Штааль зевнул (накануне заснул очень поздно) и уж хотел было идти разыскивать Настеньку, как вдруг заметил на столе большую тетрадь в черном атласном переплете. Любопытство охватило его. "Чем же наконец занят старый сумасброд? — спросил он себя и стал нерешительно соображать: — Баратаев ушел в библиотеку, значит, вернется только ввечеру... Не почитать ли?.. Собственно, неблагородно... Ну, вот вздор!.. Я его тайн никому не выдам. Да и какие у него могут быть от меня секреты? У вас ведь теперь все общее".
Он выглянул в дверь. В длинном коридоре гостиницы ничего не было слышно, Штааль оставил дверь полуоткрытой, чтобы узнать вовремя, если кто направится в комнату, затем сел, раскрыл лежавшую на столе газету ("в случае чего скажу, что зашел ее посмотреть") и нерешительно протянул руку к тетради, заметив предварительно ее положение на столе ("вдруг он помнит, как у него все лежит, — от него станется")... Сердце у Штааля немного билось.

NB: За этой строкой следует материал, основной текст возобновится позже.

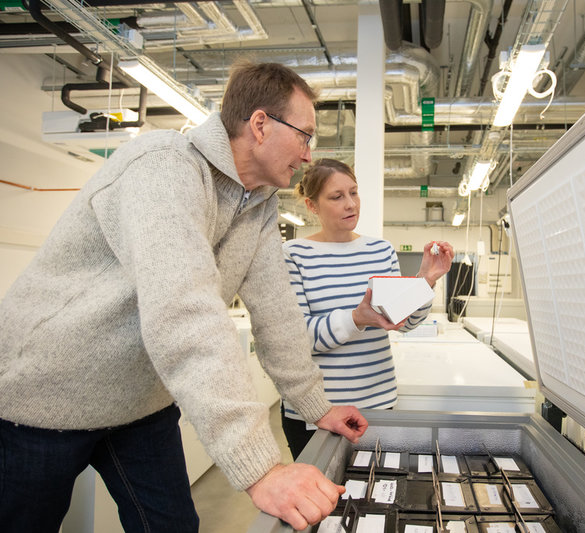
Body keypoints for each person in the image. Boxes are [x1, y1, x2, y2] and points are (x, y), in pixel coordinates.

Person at [0, 62, 367, 532]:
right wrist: (261, 469)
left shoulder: (257, 202)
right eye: (304, 135)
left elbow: (277, 311)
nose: (309, 154)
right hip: (44, 397)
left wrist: (317, 406)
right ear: (260, 125)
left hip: (139, 403)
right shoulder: (163, 167)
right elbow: (184, 312)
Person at [281, 159, 454, 457]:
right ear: (312, 206)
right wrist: (356, 319)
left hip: (377, 402)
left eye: (354, 193)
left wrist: (425, 281)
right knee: (324, 501)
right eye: (337, 197)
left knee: (378, 495)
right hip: (317, 411)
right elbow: (296, 339)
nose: (351, 204)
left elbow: (406, 321)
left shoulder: (381, 250)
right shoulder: (294, 254)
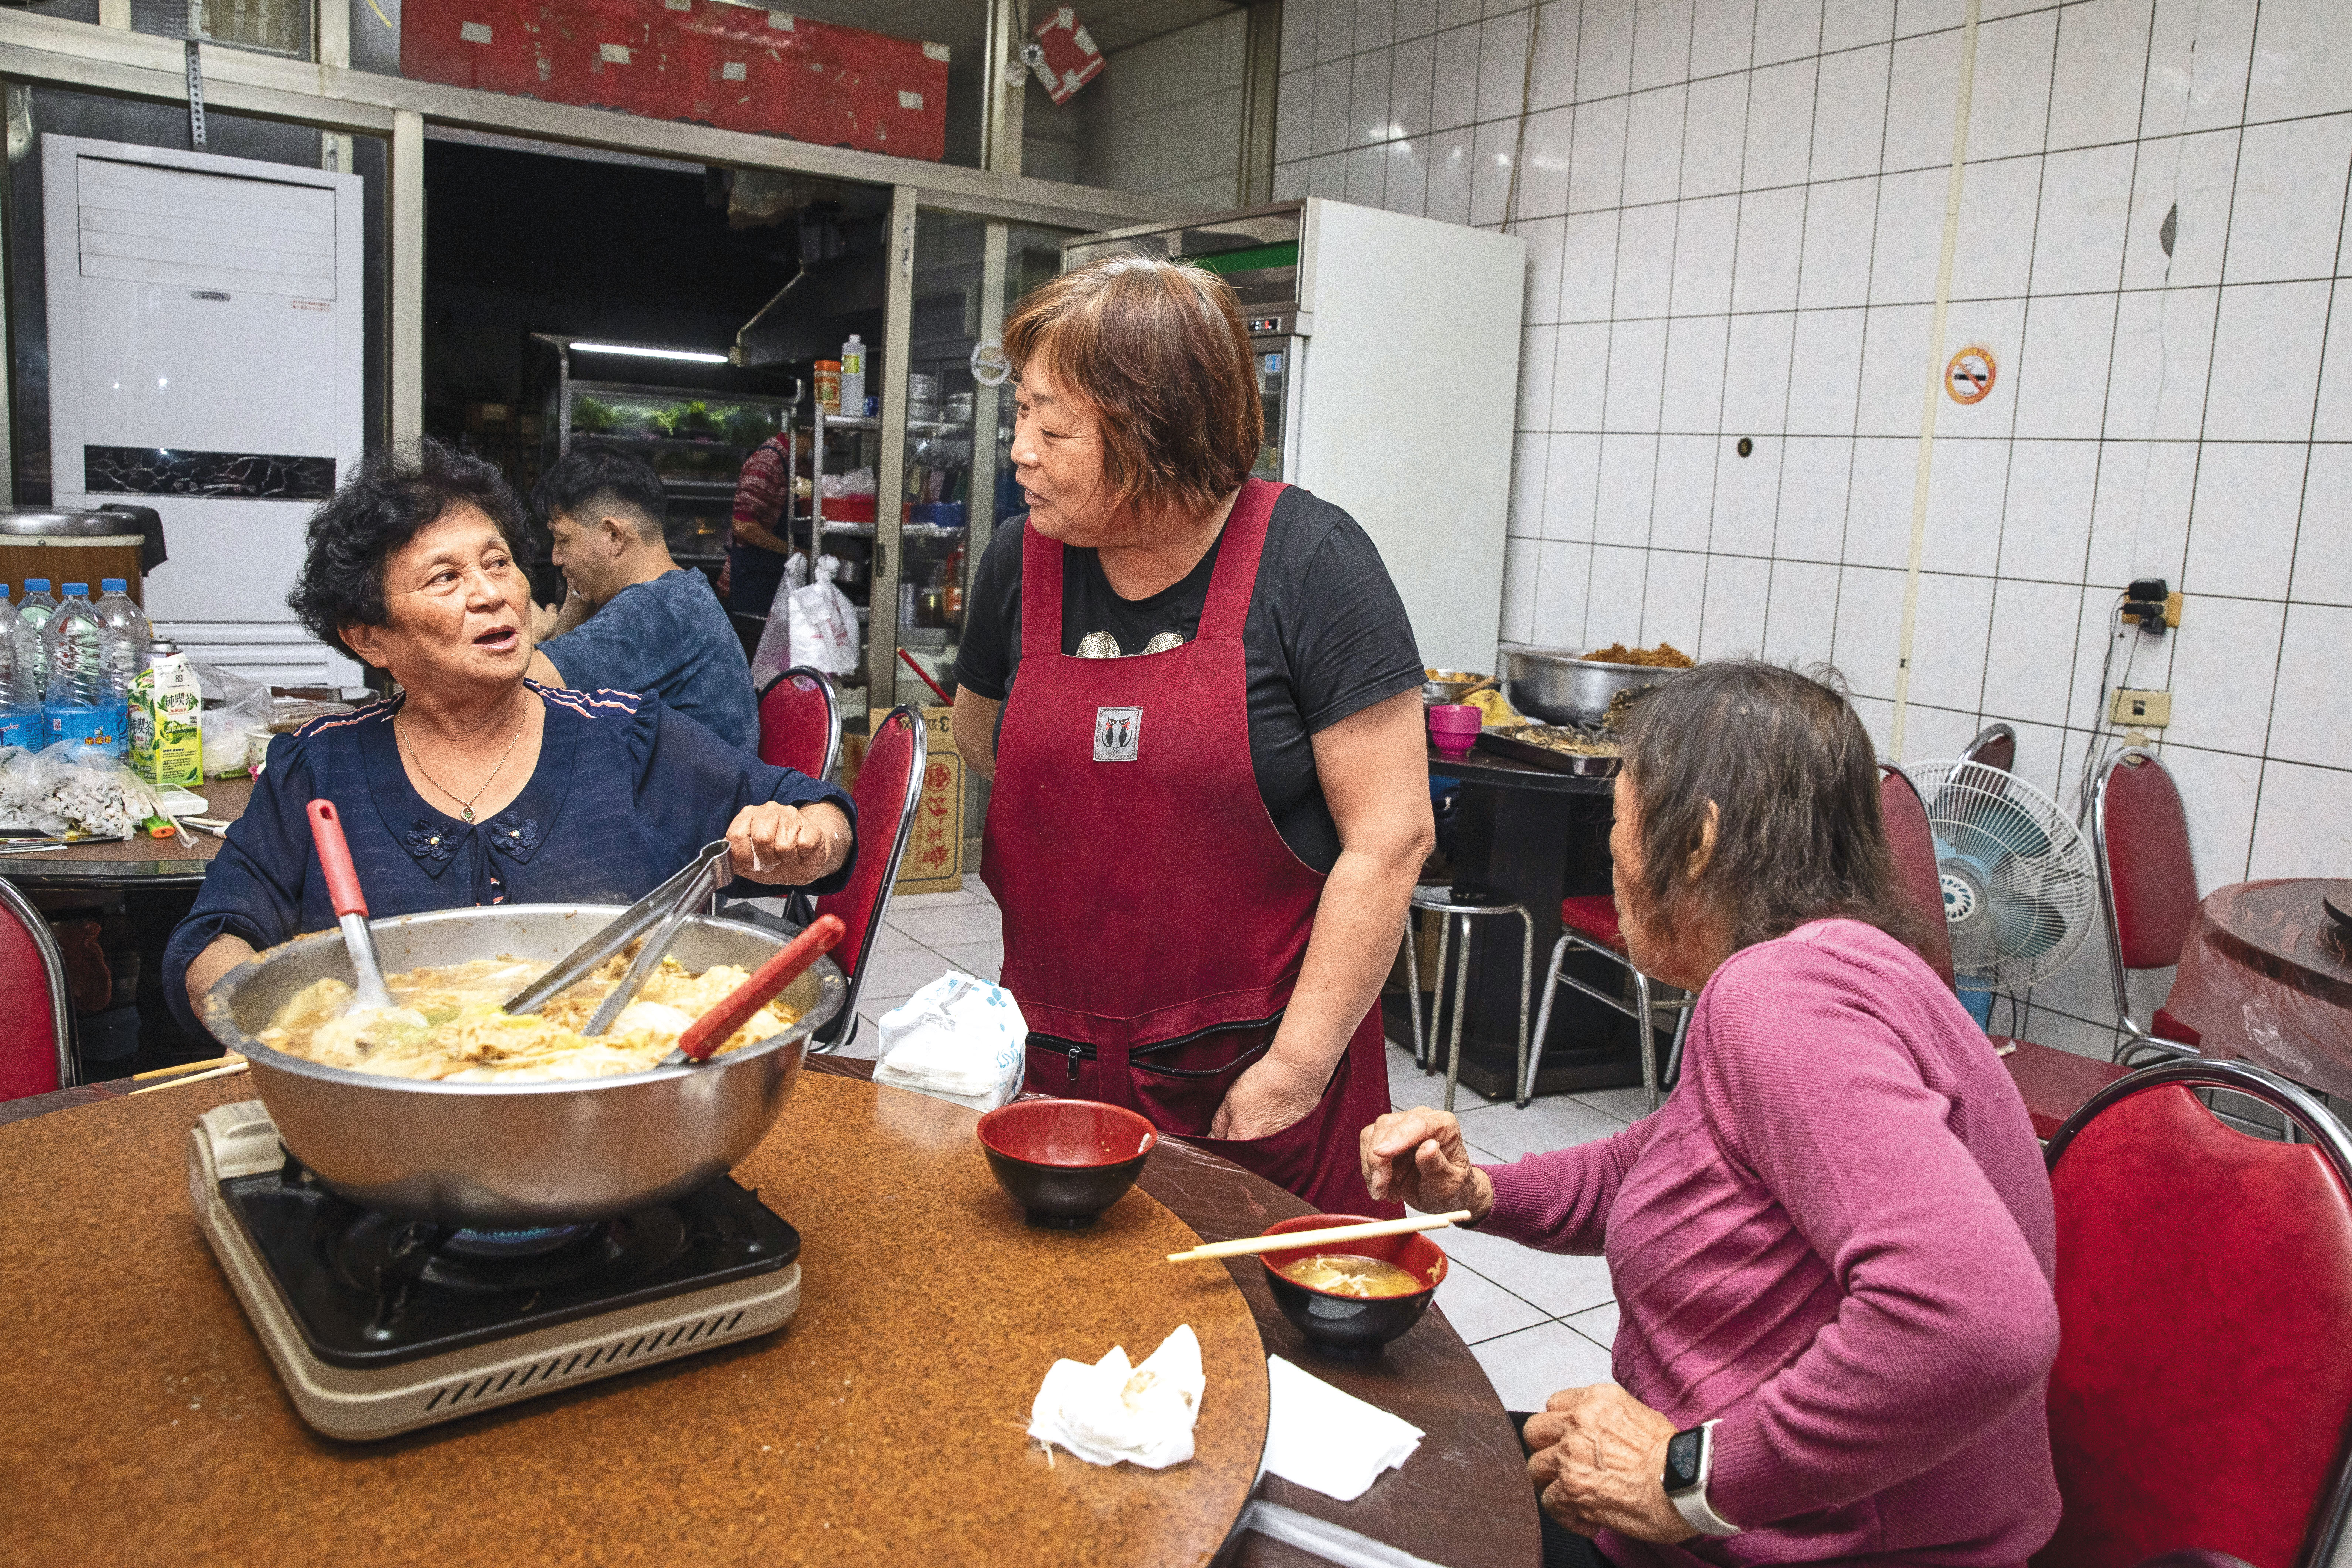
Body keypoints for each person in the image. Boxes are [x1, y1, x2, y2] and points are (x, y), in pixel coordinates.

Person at [1360, 661, 2061, 1568]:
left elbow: (1981, 1322)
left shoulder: (1781, 1003)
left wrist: (1687, 1476)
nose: (1609, 862)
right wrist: (1481, 1189)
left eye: (1616, 830)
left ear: (1696, 844)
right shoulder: (1847, 968)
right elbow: (1662, 1163)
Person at [952, 254, 1434, 1217]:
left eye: (1052, 426)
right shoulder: (1020, 562)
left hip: (1247, 1083)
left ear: (1150, 435)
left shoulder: (1313, 564)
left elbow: (1391, 837)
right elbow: (979, 738)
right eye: (1020, 419)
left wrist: (1295, 1069)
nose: (1020, 451)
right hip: (1056, 1068)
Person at [167, 439, 855, 1036]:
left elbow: (819, 812)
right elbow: (213, 940)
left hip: (612, 1098)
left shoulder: (624, 736)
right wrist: (305, 1031)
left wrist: (806, 839)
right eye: (446, 577)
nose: (493, 594)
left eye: (498, 563)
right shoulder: (318, 766)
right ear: (368, 635)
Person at [520, 447, 758, 753]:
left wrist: (533, 633)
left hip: (691, 800)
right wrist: (575, 603)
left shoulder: (655, 610)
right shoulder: (683, 592)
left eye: (563, 539)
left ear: (614, 537)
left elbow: (513, 693)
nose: (556, 558)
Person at [726, 425, 800, 626]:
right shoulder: (769, 462)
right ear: (810, 432)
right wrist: (793, 551)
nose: (829, 446)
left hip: (771, 579)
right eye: (828, 439)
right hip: (753, 582)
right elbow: (743, 526)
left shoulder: (790, 463)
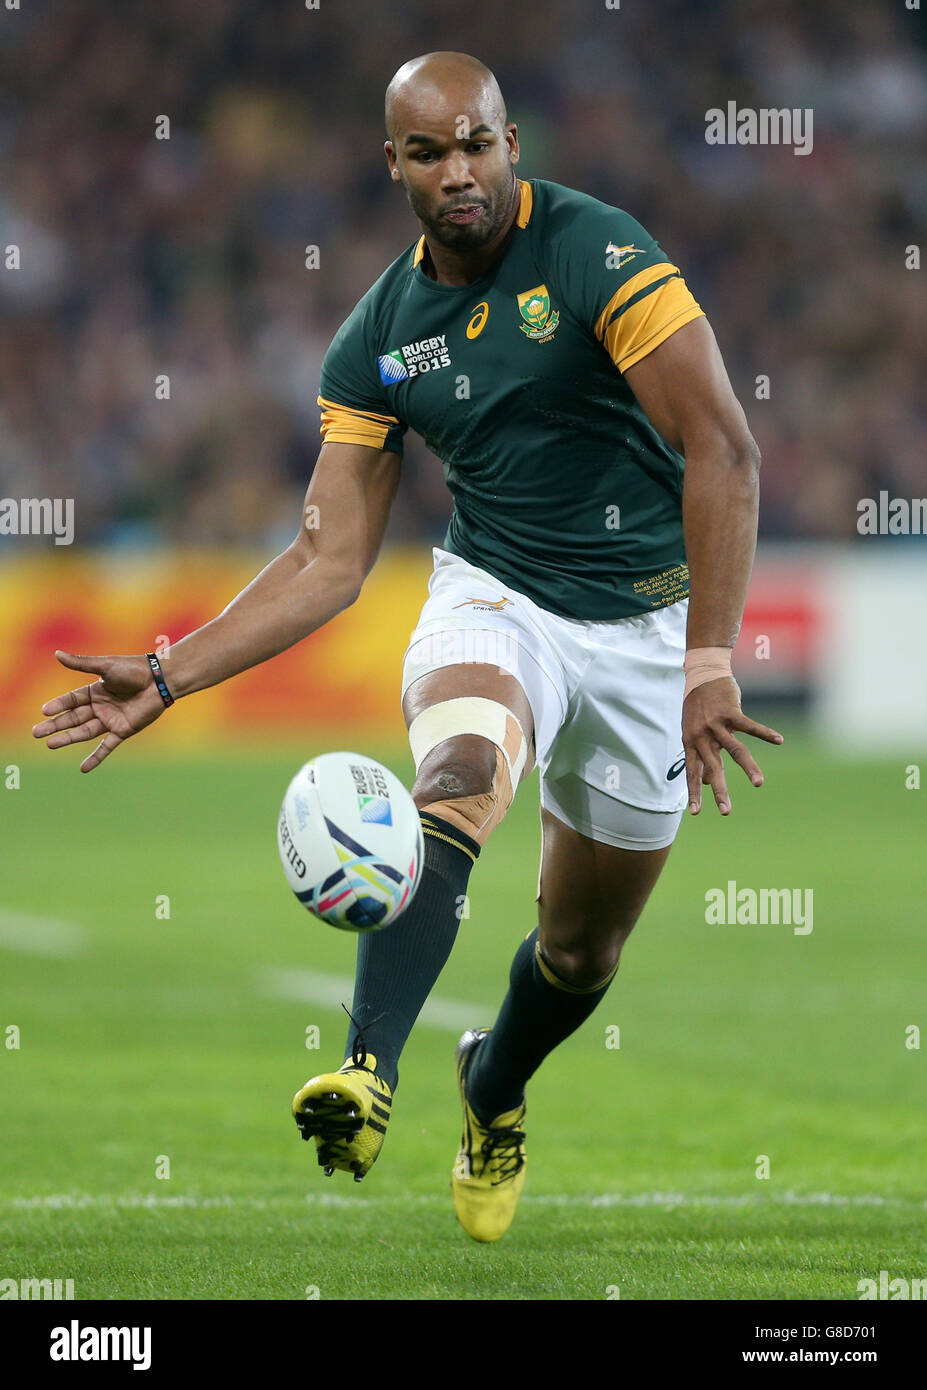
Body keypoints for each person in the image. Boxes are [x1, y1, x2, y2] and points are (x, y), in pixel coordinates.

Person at [32, 51, 782, 1244]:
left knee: (583, 952)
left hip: (648, 630)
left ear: (510, 141)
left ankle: (490, 1086)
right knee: (462, 775)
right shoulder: (378, 338)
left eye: (476, 143)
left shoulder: (594, 250)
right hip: (501, 598)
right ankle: (366, 1073)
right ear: (394, 164)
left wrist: (705, 660)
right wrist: (170, 672)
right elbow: (329, 560)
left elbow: (725, 449)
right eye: (429, 153)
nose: (459, 172)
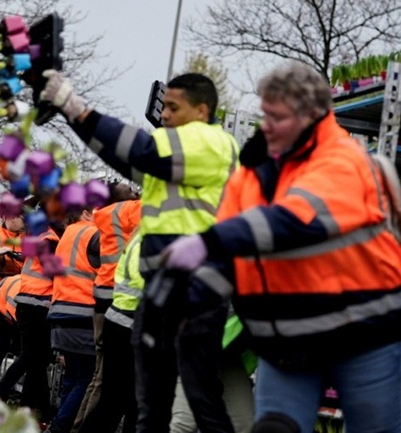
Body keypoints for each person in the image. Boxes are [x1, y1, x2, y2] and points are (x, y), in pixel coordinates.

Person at [162, 61, 401, 433]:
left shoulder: (345, 160)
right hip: (287, 341)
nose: (267, 126)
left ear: (312, 116)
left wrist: (209, 241)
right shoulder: (250, 176)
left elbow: (299, 217)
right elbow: (228, 254)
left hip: (363, 336)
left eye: (278, 117)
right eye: (265, 115)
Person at [40, 70, 242, 433]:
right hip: (161, 296)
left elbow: (141, 152)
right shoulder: (184, 158)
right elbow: (127, 157)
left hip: (190, 296)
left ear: (201, 111)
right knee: (151, 408)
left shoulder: (210, 142)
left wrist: (75, 108)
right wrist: (72, 114)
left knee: (193, 402)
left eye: (174, 108)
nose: (163, 115)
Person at [70, 181, 140, 433]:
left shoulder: (107, 216)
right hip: (119, 300)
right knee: (107, 381)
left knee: (102, 377)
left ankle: (79, 427)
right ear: (118, 198)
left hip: (103, 298)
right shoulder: (128, 210)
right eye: (128, 189)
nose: (134, 191)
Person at [46, 207, 101, 433]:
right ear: (86, 213)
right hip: (83, 313)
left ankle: (59, 423)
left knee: (73, 377)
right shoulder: (92, 233)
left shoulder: (68, 234)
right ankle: (59, 428)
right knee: (87, 379)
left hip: (61, 312)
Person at [14, 219, 64, 424]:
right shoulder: (50, 240)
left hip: (28, 303)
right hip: (38, 305)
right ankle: (40, 409)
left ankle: (28, 408)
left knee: (36, 361)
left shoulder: (39, 236)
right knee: (35, 359)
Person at [0, 274, 24, 402]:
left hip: (16, 317)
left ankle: (2, 389)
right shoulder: (17, 285)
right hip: (2, 313)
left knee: (24, 355)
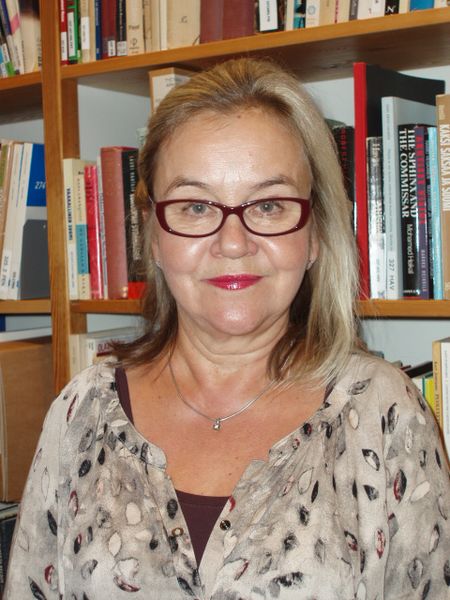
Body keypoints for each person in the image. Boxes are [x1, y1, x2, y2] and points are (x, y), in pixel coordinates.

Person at [4, 58, 449, 600]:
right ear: (154, 236)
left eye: (269, 204)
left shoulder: (385, 412)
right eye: (195, 206)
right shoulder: (81, 413)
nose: (233, 243)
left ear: (313, 234)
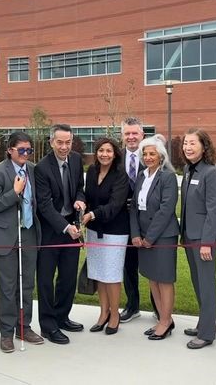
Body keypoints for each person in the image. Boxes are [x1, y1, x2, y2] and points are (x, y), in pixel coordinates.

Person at [0, 131, 44, 353]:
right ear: (10, 150)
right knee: (8, 287)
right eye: (21, 150)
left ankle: (24, 327)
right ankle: (6, 332)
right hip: (6, 236)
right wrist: (15, 192)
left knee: (27, 284)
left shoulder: (32, 169)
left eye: (29, 150)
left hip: (29, 232)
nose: (26, 154)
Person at [35, 123, 86, 344]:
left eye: (68, 142)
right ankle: (48, 325)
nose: (64, 147)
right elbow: (44, 206)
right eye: (60, 142)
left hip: (71, 226)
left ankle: (62, 317)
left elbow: (80, 187)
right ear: (51, 142)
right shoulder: (42, 168)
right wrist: (65, 228)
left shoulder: (75, 160)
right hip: (50, 230)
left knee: (67, 277)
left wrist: (80, 199)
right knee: (46, 279)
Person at [129, 136, 179, 341]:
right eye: (145, 154)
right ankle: (163, 318)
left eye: (152, 154)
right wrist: (135, 234)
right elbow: (134, 207)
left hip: (163, 237)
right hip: (142, 237)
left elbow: (166, 210)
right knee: (152, 278)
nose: (148, 157)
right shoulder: (142, 175)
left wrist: (149, 238)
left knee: (164, 280)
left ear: (161, 156)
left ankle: (166, 321)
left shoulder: (167, 177)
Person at [81, 137, 129, 335]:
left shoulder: (120, 174)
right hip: (94, 230)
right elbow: (87, 194)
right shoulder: (92, 171)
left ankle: (115, 315)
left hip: (114, 232)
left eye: (108, 151)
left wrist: (92, 214)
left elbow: (116, 204)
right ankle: (103, 313)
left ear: (115, 153)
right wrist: (81, 203)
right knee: (99, 273)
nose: (104, 154)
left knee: (112, 275)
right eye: (101, 150)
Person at [180, 128, 216, 349]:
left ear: (204, 147)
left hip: (203, 239)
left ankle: (207, 334)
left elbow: (213, 210)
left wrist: (207, 241)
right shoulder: (188, 169)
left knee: (206, 285)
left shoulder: (210, 173)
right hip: (189, 235)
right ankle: (203, 322)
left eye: (192, 143)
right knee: (197, 283)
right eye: (186, 143)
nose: (188, 147)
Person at [119, 117, 158, 322]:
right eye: (127, 133)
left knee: (153, 264)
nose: (131, 137)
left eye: (135, 133)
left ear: (142, 135)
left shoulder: (151, 156)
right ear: (122, 136)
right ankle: (132, 305)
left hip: (149, 221)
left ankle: (158, 307)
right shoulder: (116, 157)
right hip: (123, 220)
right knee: (128, 265)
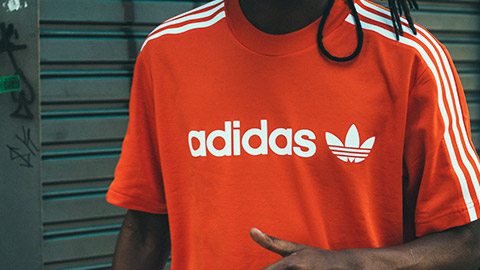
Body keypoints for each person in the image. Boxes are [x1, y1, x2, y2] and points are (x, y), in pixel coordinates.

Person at [106, 0, 480, 268]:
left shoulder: (410, 57)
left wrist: (350, 265)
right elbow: (144, 231)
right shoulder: (166, 51)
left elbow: (469, 242)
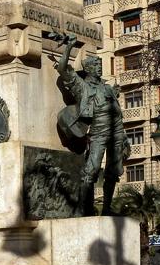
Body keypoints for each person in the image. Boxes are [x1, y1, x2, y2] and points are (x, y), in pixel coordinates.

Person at [52, 35, 130, 215]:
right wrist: (69, 47)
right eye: (96, 65)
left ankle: (107, 209)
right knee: (92, 169)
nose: (99, 67)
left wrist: (124, 135)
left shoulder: (107, 87)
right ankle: (82, 210)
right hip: (99, 130)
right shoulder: (82, 86)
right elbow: (63, 68)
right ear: (87, 68)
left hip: (117, 129)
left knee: (114, 171)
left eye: (100, 65)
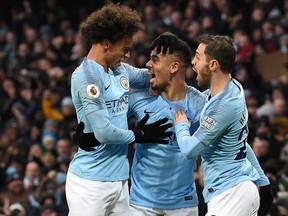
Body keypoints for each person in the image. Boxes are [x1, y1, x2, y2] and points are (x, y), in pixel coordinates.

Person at [65, 3, 172, 216]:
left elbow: (148, 77)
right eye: (124, 50)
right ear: (106, 44)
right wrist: (138, 135)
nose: (127, 55)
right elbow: (103, 132)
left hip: (120, 179)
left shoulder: (119, 70)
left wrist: (165, 65)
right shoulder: (86, 77)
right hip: (90, 183)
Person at [173, 34, 274, 216]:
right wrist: (263, 181)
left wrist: (181, 125)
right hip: (239, 189)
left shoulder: (223, 107)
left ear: (213, 65)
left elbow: (189, 150)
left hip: (231, 194)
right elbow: (240, 143)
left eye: (197, 56)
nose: (193, 63)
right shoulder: (233, 88)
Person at [128, 32, 206, 216]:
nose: (148, 65)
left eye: (154, 60)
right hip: (141, 204)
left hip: (184, 204)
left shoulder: (199, 103)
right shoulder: (139, 98)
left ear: (174, 67)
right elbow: (106, 119)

Толстая тетрадь была вся почти исписана. На первой странице был эпиграф:
Bene vixit bene qui latilit
[Тот хорошо жил, кто хорошо прятался (лат.)]
За ним следовала огромная цифра 2, и под ней подпись: Deux — nombre fatidique. [Два — число вещее (франц.)]
Штааля удивил мелкий прямой почерк с утолщениями не по вертикальной, а по горизонтальной линии: старик, когда писал, держал перо между указательным и средним пальцами. Буквы ясные и мелкие прыгали, слова кончались резкими взлетами. Штааль подумал, что почерк этот двойственный, как и весь облик старика. В нервном и беспокойном Баратаеве был богатый барин, с той завидной уверенностью, которую дают знатность и богатство. Остановила внимание Штааля также орфография: так в ту пору уже только немногие писали по-французски. Он принялся читать наудачу. Первые страницы как будто составляли введение и были поделены на отрывки, с заглавиями большей частью латинскими.